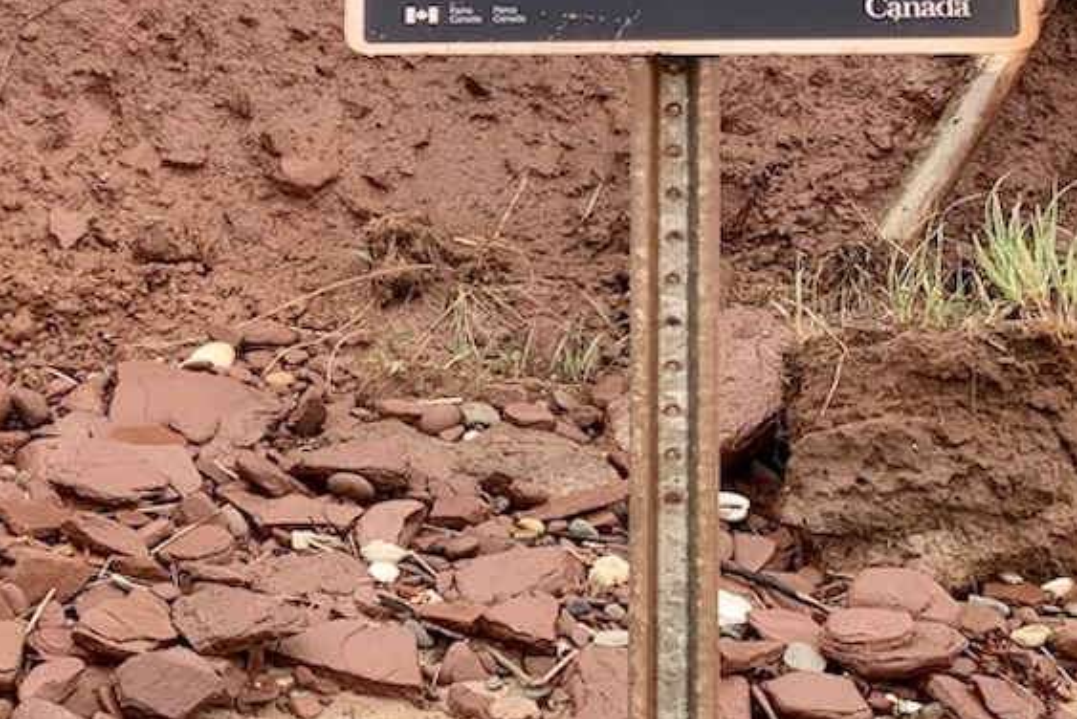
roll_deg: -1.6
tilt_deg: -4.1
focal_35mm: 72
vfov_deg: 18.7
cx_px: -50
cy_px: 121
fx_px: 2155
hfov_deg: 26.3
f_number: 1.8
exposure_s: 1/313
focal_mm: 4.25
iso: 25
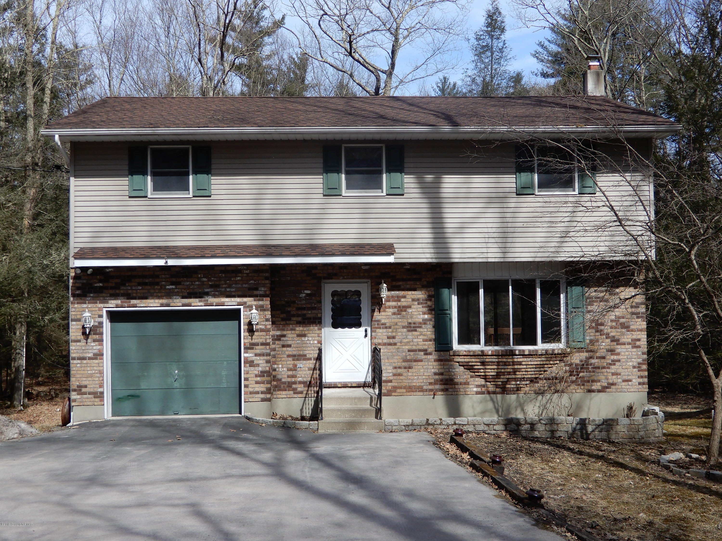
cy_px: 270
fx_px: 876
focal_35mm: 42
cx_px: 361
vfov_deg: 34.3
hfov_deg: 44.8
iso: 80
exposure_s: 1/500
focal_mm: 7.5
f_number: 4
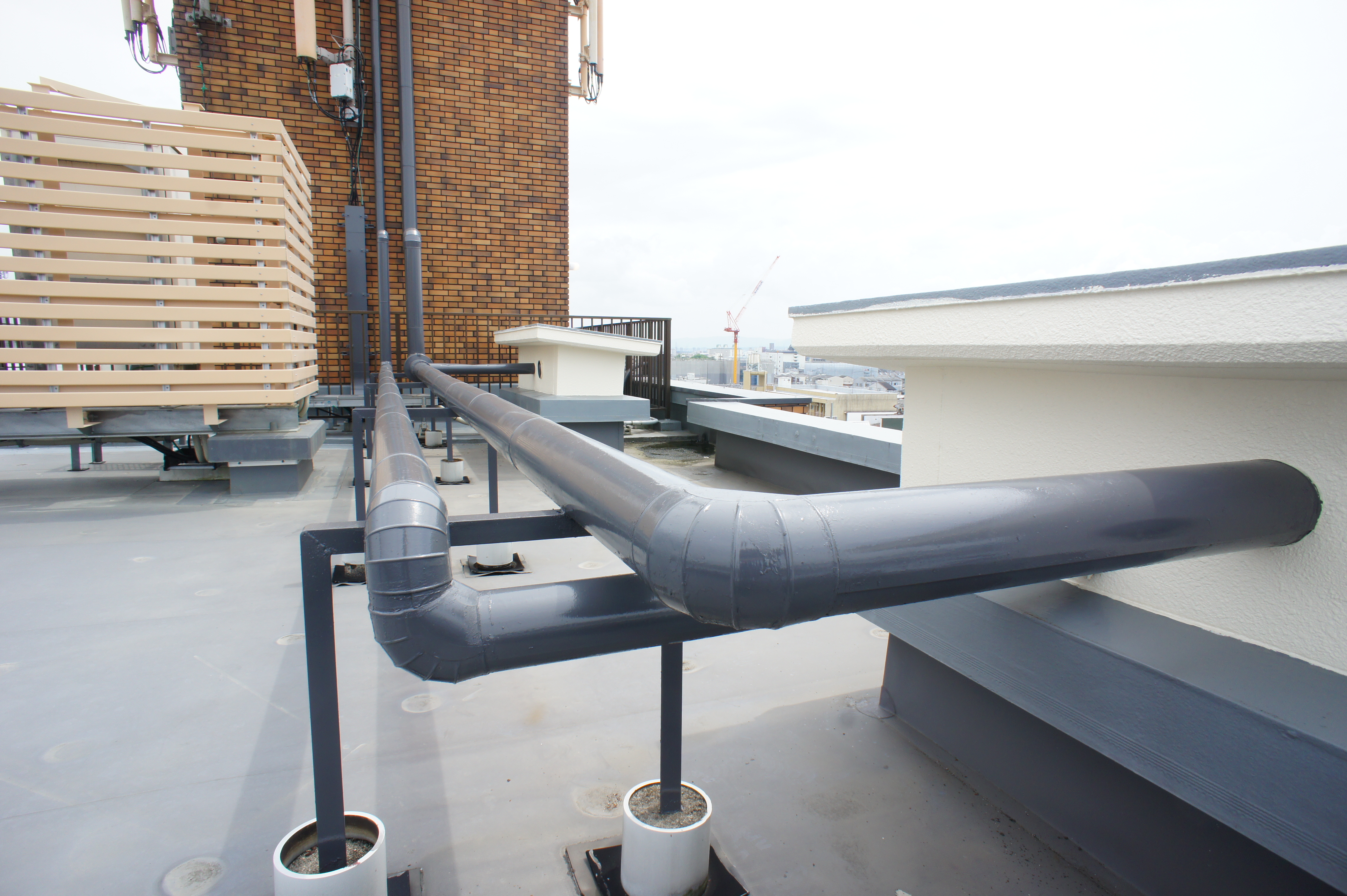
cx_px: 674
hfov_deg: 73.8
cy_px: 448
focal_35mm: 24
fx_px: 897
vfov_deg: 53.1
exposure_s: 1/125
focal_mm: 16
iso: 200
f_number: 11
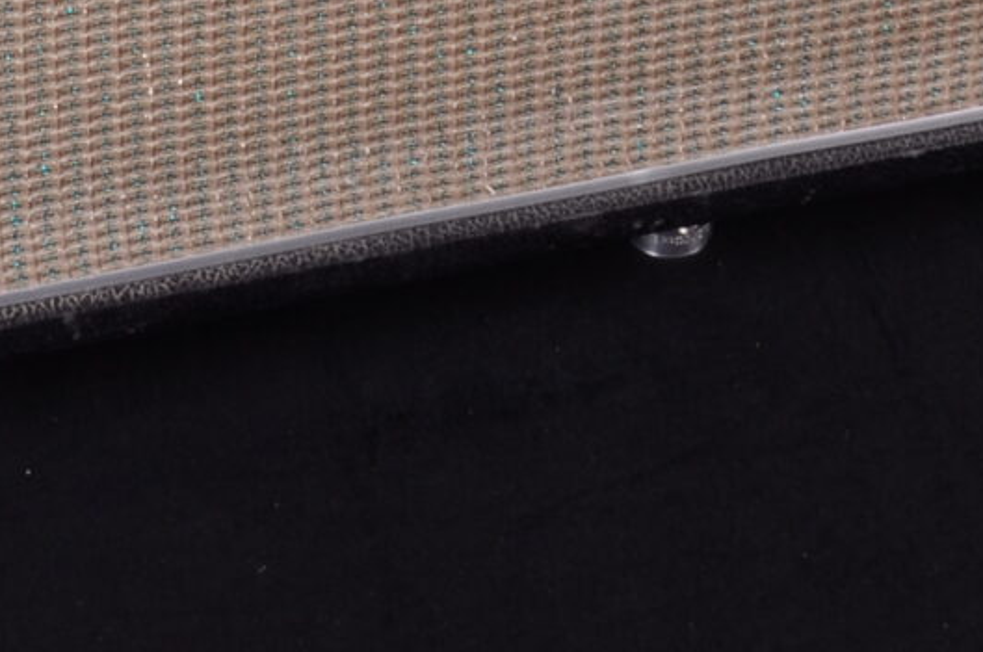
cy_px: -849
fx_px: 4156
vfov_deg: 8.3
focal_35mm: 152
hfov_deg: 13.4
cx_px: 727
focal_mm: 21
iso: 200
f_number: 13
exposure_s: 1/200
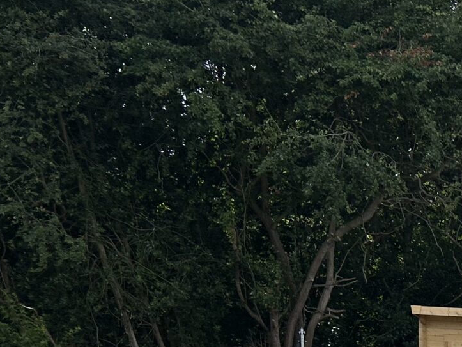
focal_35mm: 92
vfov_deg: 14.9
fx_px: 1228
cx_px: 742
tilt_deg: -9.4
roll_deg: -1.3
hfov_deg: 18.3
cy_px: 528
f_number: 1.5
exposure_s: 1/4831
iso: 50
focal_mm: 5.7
§
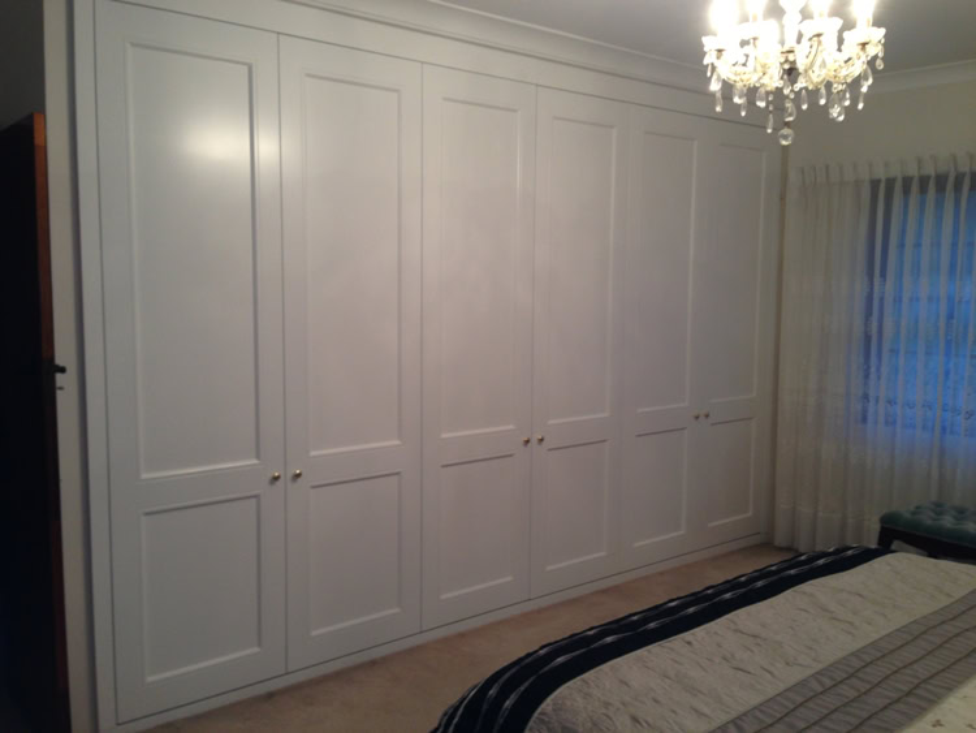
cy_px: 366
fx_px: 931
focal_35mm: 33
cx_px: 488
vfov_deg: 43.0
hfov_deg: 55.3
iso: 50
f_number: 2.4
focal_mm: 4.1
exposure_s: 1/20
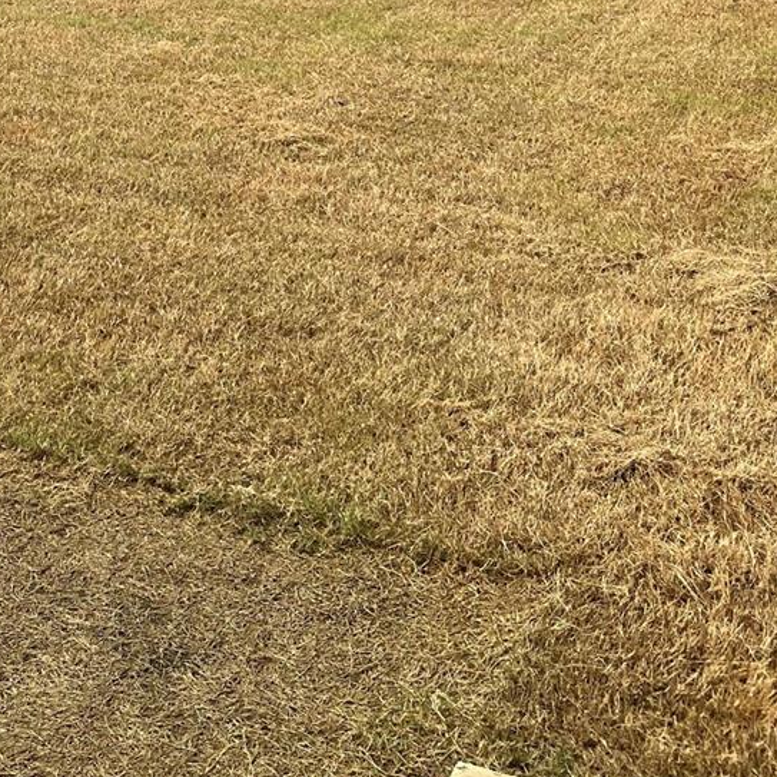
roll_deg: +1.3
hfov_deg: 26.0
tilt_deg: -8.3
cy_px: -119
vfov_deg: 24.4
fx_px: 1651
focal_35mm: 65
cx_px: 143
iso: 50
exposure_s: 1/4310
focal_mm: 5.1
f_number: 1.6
§
- **GOAL OF THE EXERCISE**: Leave the pictures out, and transcribe exactly the lines above starting at the one that contains "focal_35mm: 42" and ending at the one that contains "focal_mm: 5.7".

- **THE COMPLETED TASK**:
focal_35mm: 42
cx_px: 361
vfov_deg: 34.3
hfov_deg: 44.8
iso: 80
exposure_s: 1/500
focal_mm: 7.5
f_number: 4
cx_px: 674
hfov_deg: 73.8
cy_px: 448
focal_35mm: 24
fx_px: 897
vfov_deg: 53.1
exposure_s: 1/125
focal_mm: 16
iso: 200
f_number: 11
cy_px: -849
fx_px: 4156
vfov_deg: 8.3
focal_35mm: 152
hfov_deg: 13.4
cx_px: 727
focal_mm: 21
iso: 200
f_number: 13
exposure_s: 1/200
focal_35mm: 92
vfov_deg: 14.9
fx_px: 1228
cx_px: 742
tilt_deg: -9.4
roll_deg: -1.3
hfov_deg: 18.3
cy_px: 528
f_number: 1.5
exposure_s: 1/4831
iso: 50
focal_mm: 5.7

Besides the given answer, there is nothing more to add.